To enable two way integration, follow these steps:

  1. Go to Settings > Integrations, and then click Configure.

    configure-two-way

  2. Click on the integration name.

    integration-name

  3. Scroll down to the Two way integration section and copy the Webhook URL.

    webhook-url

  4. Go to the REST Message in ServiceNow and click New to create a new REST Message record.

  5. Add all details like Name, Description, paste the Webhook URL in the Endpoint field and then click Submit.

    paste-webhook-url

  6. Click on the REST Message record that you recently created, go to the HTTP Methods section and click the Default GET link.

    default-get

  7. Update the Name, and go to the HTTP Headers section.
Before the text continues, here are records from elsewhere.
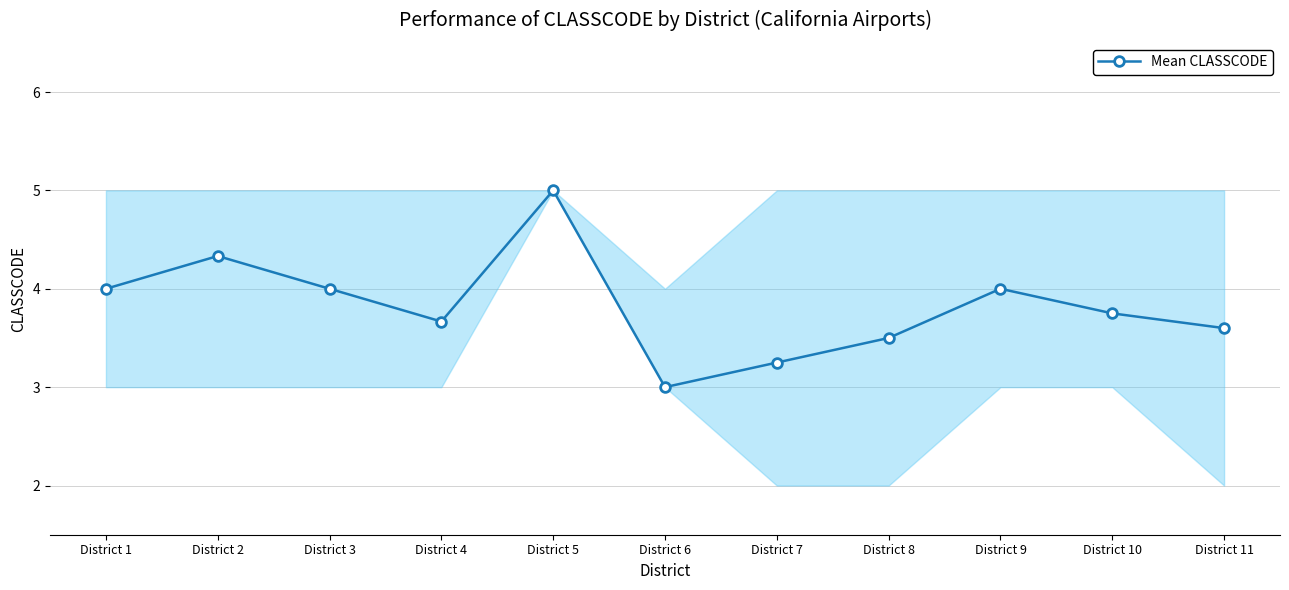

Which has a higher value, District 3 or District 5?

District 5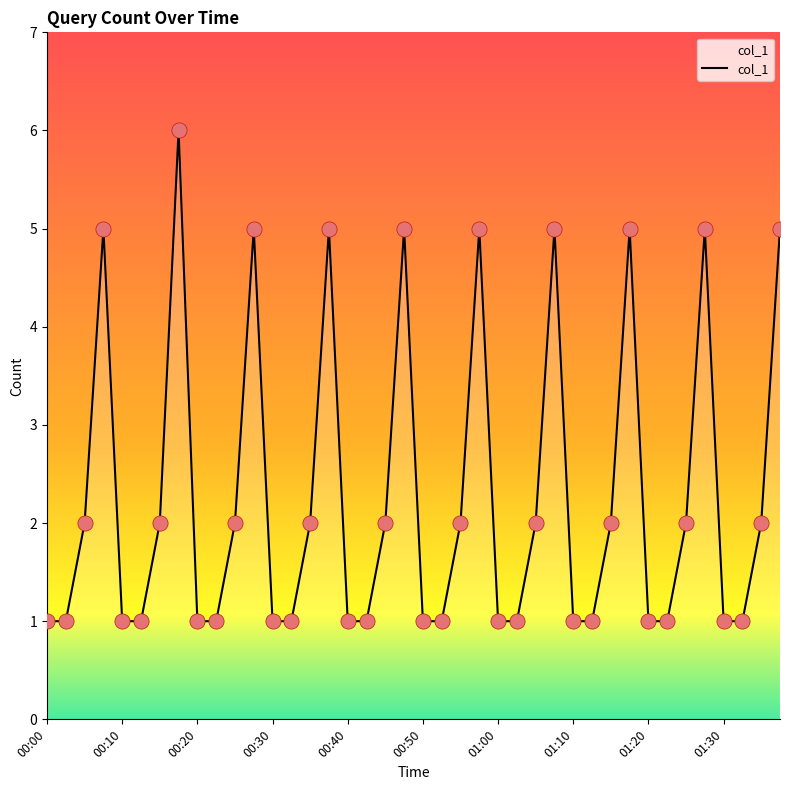

What is the greatest value displayed?

6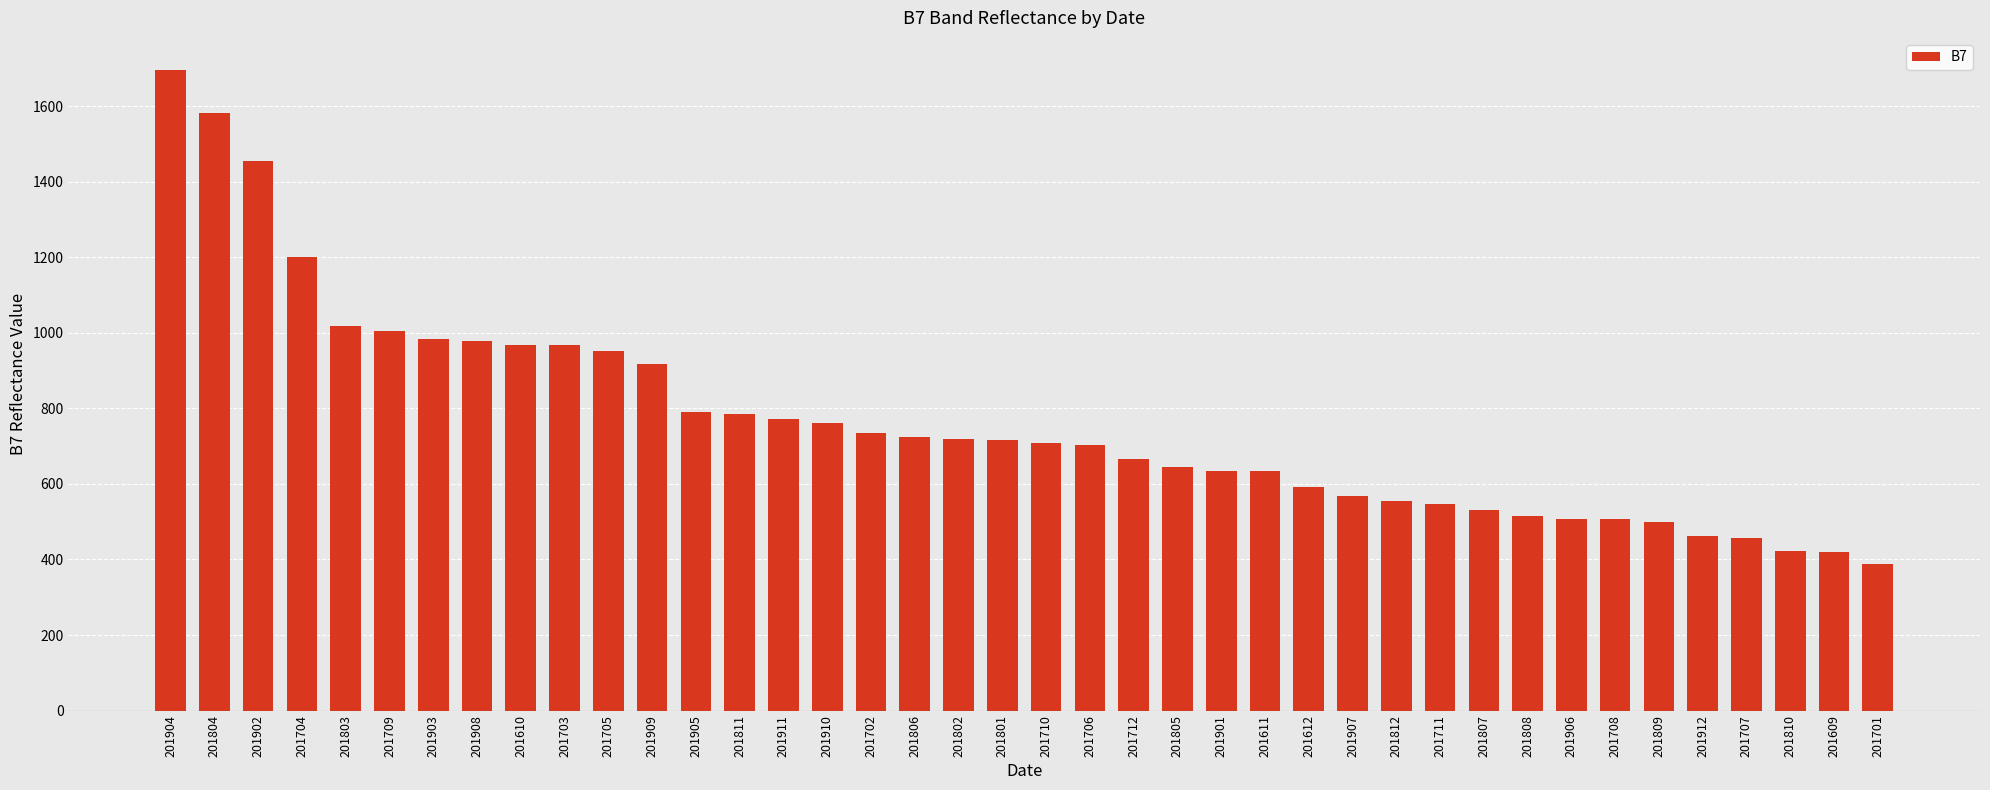

Is it true that the value at 201712 is 667?

True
Add the header names and their values.

    header-names

    Go to the HTTP Query Parameters, Content section, define the query parameters and click Update.

    You can add the following content:

    {“event”:”update”,”incident_number”:”$(incident_number)”,”incident_state”:”$(incident_state)”}

  8. Check the Authentication type is set to Inherit from parent and the HTTP method is set to POST.

    inherit-from-parent

  9. Go to the Business Rule page and add the Name, select Incident in the Table drop-down.

    Check the Advanced checkbox and then go to the When to run tab.

    In the When drop-down select async and check the Update checkbox.

    async

    Go to the Advanced tab and define the business rule condition, script, and then click Submit.

    business-rule

    For the following condition, you can use the mentioned business rule script:

    current.incident_state == IncidentState.RESOLVED || current.incident_state == IncidentState.CLOSED

     (function executeRule(current, previous /*null when async*/) {
         try {
             var r = new sn_ws.RESTMessageV2('bugcrowd', 'bugcrowd');
             r.setStringParameterNoEscape('incident_number', current.number);
             r.setStringParameterNoEscape('incident_state', 'resolved');
             r.setStringParameterNoEscape('event', 'resolved');
             var response = r.execute();
         } catch (ex) {
             var message = ex.message;
         }
     })(current, previous);
    

Unlinking a ServiceNow Issue

You can unlink a saved ServiceNow issue from the Submissions page.

To unlink a ServiceNow issue, follow these steps:

  1. Click on the red bin icon adjacent to Update incident Id in the Integrations section.

    unlinking-servicenow-issue

    The unlink confirmation prompt is displayed.

  2. Click Unlink to confirm unlinking of the ServiceNow issue.

    confirm-unlink-servicenow

    A successful unlinking message is displayed.